- _What to produce_: Give back exactly the lines from the one containing "notebook: none [275,358,396,410]" through the end of the records, including both, and no others.

- _Given data_:
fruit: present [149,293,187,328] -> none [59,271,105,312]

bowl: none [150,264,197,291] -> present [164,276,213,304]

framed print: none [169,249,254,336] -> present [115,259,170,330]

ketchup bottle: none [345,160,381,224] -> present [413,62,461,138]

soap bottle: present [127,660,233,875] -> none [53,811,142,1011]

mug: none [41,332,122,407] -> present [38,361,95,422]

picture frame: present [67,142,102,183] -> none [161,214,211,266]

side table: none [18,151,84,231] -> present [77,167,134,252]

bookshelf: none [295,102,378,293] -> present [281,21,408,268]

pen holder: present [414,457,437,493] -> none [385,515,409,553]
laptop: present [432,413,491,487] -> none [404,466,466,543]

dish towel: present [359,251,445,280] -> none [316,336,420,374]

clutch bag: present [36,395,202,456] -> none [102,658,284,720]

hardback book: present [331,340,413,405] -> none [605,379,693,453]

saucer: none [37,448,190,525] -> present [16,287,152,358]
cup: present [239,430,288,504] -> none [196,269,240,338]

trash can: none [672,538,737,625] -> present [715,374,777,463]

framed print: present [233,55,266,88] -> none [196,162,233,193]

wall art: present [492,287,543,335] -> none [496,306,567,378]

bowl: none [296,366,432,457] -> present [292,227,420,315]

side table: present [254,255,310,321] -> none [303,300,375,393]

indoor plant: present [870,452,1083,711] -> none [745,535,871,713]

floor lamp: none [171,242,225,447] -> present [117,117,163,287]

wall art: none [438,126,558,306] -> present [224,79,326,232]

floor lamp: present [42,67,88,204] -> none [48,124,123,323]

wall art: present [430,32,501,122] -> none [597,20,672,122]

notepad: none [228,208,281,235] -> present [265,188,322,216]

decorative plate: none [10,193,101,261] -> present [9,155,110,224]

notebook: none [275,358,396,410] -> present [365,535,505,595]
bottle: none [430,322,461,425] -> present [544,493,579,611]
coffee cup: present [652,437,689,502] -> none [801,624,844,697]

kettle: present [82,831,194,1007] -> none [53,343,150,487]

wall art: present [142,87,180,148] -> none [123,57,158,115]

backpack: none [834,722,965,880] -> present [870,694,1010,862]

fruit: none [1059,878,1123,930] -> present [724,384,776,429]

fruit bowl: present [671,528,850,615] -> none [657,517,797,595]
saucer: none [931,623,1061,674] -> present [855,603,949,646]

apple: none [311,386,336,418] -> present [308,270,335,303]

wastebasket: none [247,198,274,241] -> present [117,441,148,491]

- _The completed task_:
notebook: none [275,358,396,410] -> present [365,535,505,595]
bottle: none [430,322,461,425] -> present [544,493,579,611]
coffee cup: present [652,437,689,502] -> none [801,624,844,697]

kettle: present [82,831,194,1007] -> none [53,343,150,487]

wall art: present [142,87,180,148] -> none [123,57,158,115]

backpack: none [834,722,965,880] -> present [870,694,1010,862]

fruit: none [1059,878,1123,930] -> present [724,384,776,429]

fruit bowl: present [671,528,850,615] -> none [657,517,797,595]
saucer: none [931,623,1061,674] -> present [855,603,949,646]

apple: none [311,386,336,418] -> present [308,270,335,303]

wastebasket: none [247,198,274,241] -> present [117,441,148,491]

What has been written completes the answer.